● Assigned task:
Each entry below needs to be transcribed verbatim; the images should not appear.

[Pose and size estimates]
BEGIN
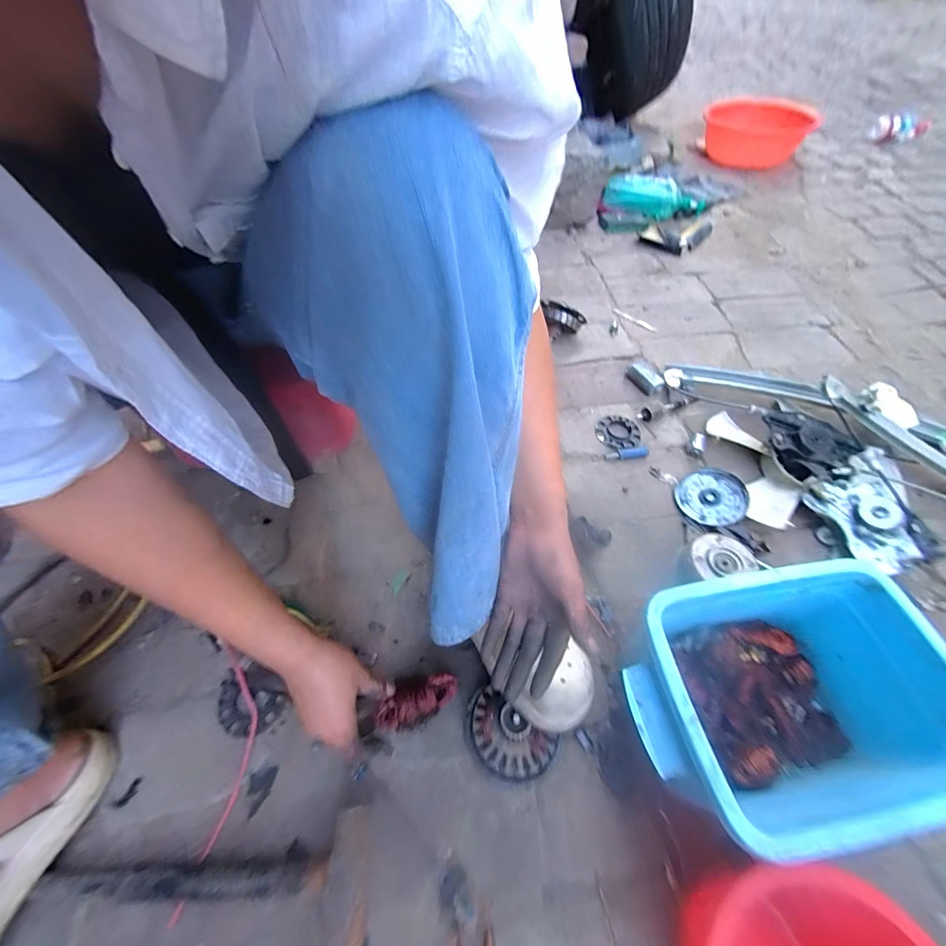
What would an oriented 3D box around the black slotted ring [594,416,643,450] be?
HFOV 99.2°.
[{"bbox_3d":[0.257,-0.073,0.717,0.075,0.006,0.076,0,55,0],"label":"black slotted ring"}]

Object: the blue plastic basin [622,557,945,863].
[{"bbox_3d":[0.285,0.225,0.407,0.281,0.166,0.196,-10,56,-6],"label":"blue plastic basin"}]

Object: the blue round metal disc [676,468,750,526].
[{"bbox_3d":[0.373,0.038,0.633,0.098,0.009,0.099,-11,55,16],"label":"blue round metal disc"}]

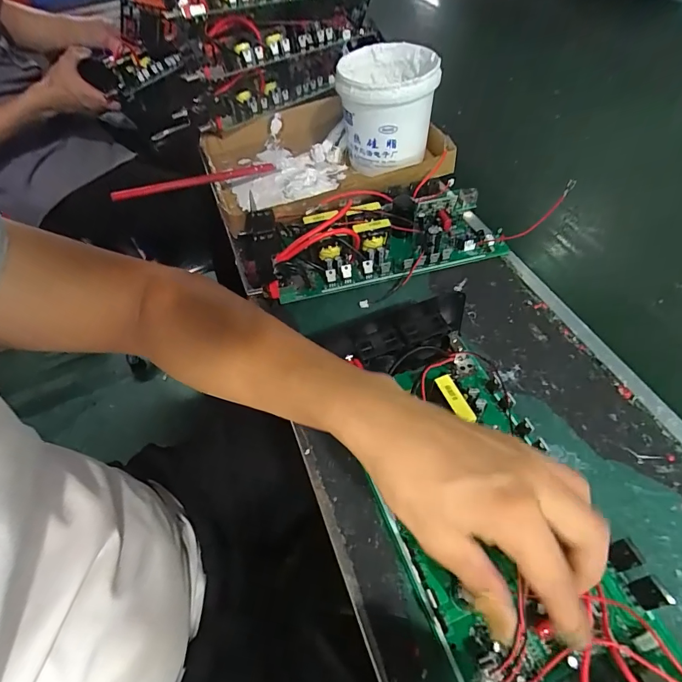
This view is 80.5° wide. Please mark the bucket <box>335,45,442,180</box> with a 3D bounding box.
END
● Reply:
What would an oriented 3D box around the black slotted ring [594,416,643,450] be?
HFOV 99.2°.
[{"bbox_3d":[0.257,-0.073,0.717,0.075,0.006,0.076,0,55,0],"label":"black slotted ring"}]

Object: the blue plastic basin [622,557,945,863].
[{"bbox_3d":[0.285,0.225,0.407,0.281,0.166,0.196,-10,56,-6],"label":"blue plastic basin"}]

Object: the blue round metal disc [676,468,750,526].
[{"bbox_3d":[0.373,0.038,0.633,0.098,0.009,0.099,-11,55,16],"label":"blue round metal disc"}]

This view is 80.5° wide. Please mark the bucket <box>335,45,442,180</box> with a 3D bounding box.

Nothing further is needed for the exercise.